Sacred Servants had been everywhere, whispering, arguing, their red robes made of fine wool making soft sounds as they walked to and fro between the boys, ordering them to straighten their tunics or not to scratch. Amil, the fattest of the lot, had been sweating profusely, large damp spots under each arm and a river running down his temples. With a curse, one of the Sacred Servants had thrown him a kerchief and told him to mop himself up. Another boy had received a strap to the buttocks for breaking wind.
Then, the great doors had swung open, the last warning hissed, and the desperate kinship they’d formed dissolved into thin air once in the Great Throne Room.
Two of the Sacred Servants, the ones they’d come to know as Strout and Root, prodded them forward, and they’d stumbled into the hall like children come in from the cold.
The doors had banged shut.
Elymas was waiting for them. He rose from the King’s Throne and limped forward until he stood in the middle of the dais. His robe was a deep crimson and the silk was so fine that it created a rippling effect even as he stood still.
A flat gold medallion hung from a finely worked chain about his neck.
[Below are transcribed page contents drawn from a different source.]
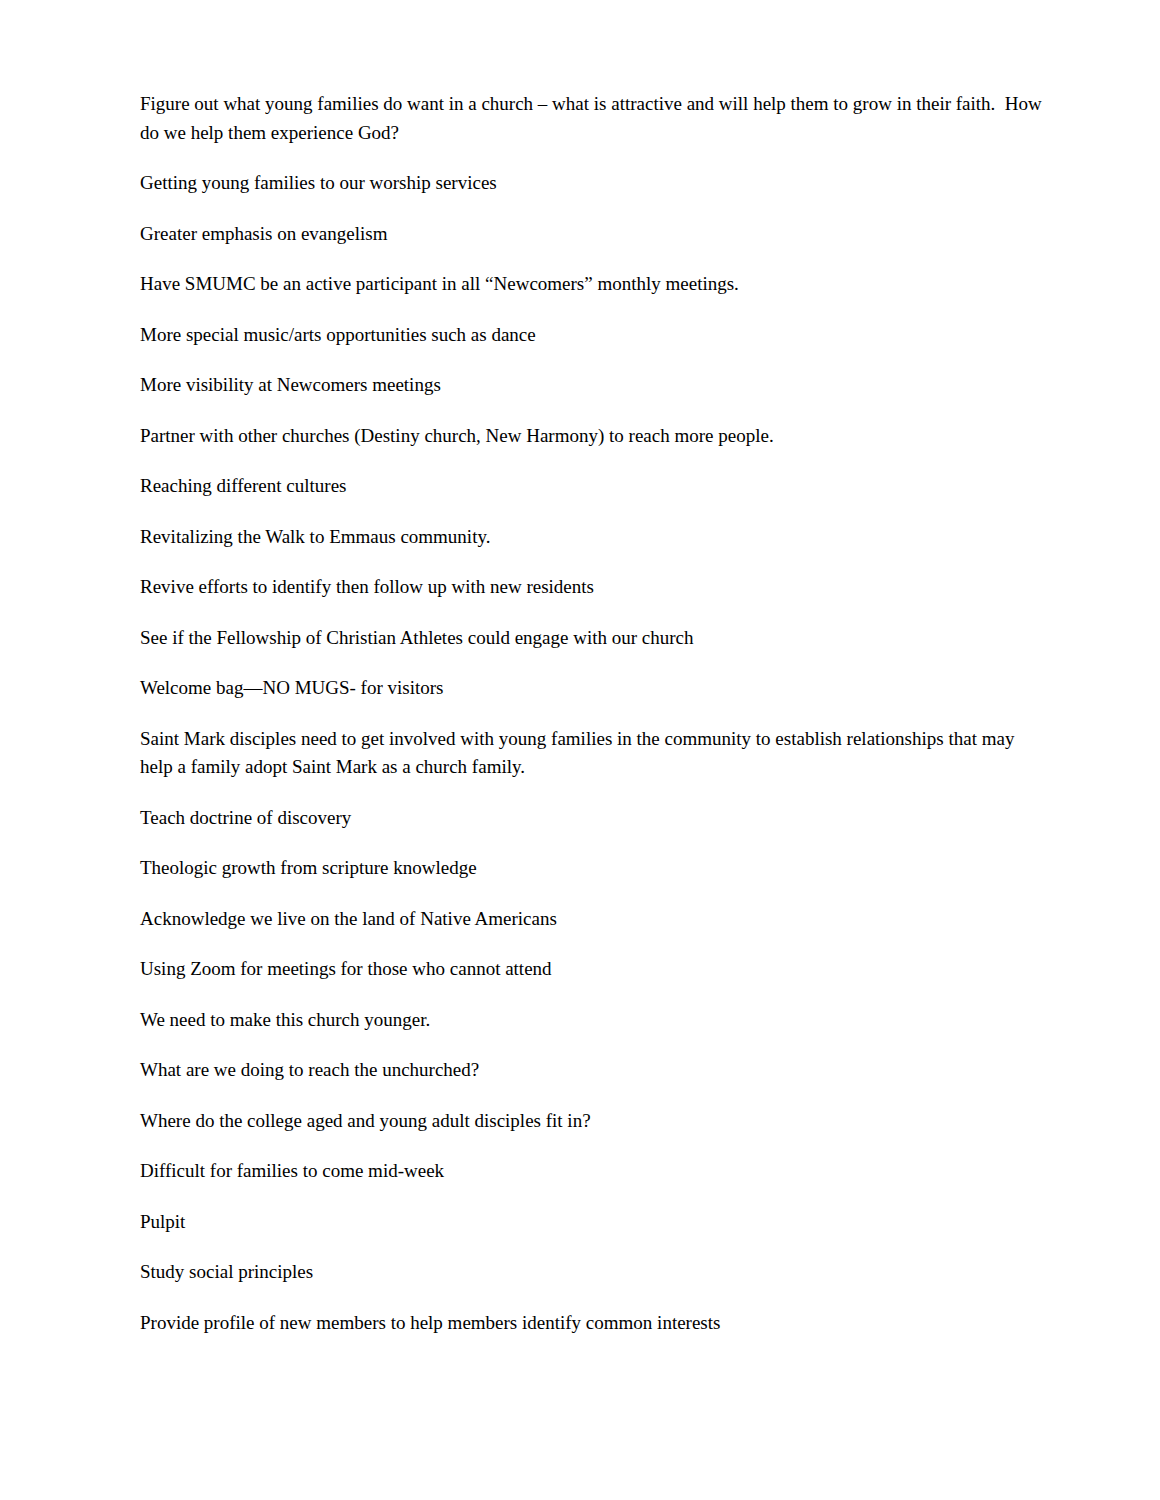Figure out what young families do want in a church – what is attractive and will help them to grow in their faith. How do we help them experience God?
Getting young families to our worship services
Greater emphasis on evangelism
Have SMUMC be an active participant in all “Newcomers” monthly meetings.
More special music/arts opportunities such as dance
More visibility at Newcomers meetings
Partner with other churches (Destiny church, New Harmony) to reach more people.
Reaching different cultures
Revitalizing the Walk to Emmaus community.
Revive efforts to identify then follow up with new residents
See if the Fellowship of Christian Athletes could engage with our church
Welcome bag—NO MUGS- for visitors
Saint Mark disciples need to get involved with young families in the community to establish relationships that may help a family adopt Saint Mark as a church family.
Teach doctrine of discovery
Theologic growth from scripture knowledge
Acknowledge we live on the land of Native Americans
Using Zoom for meetings for those who cannot attend
We need to make this church younger.
What are we doing to reach the unchurched?
Where do the college aged and young adult disciples fit in?
Difficult for families to come mid-week
Pulpit
Study social principles
Provide profile of new members to help members identify common interests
Quinn had head of this medallion from Sartone, a middle-aged man who’d once traveled to Casoria to try his luck in the city. He’d worked as a blacksmith, then returned home. Now, he eked out a meager living on a tumble down farm and when in his cups, would hold forth on the dangers of city life at the village’s only tavern.
After Euli’s prophecy, Sartone had been quick to take Quinn aside and give him advice.
“Pack your coins between the soles of your shoes.”
Quinn had pointedly stared down at his bare feet.
“Sew a double lining in your pocket, then. Anything to protect yourselves from thieves. Cut-purses are thick as fleas along Market Way.”
Sartone had gone on to describe the city in ways that Quinn had heard a hundred times before but only now became real. Castle Ursaulis, the Tree of Life, The Warrior King and his dark crow of a councilor, Ondred. He went on to add that Casoria was packed with every tribe in the land, and looming over them all was the presence of the Earth Skyll.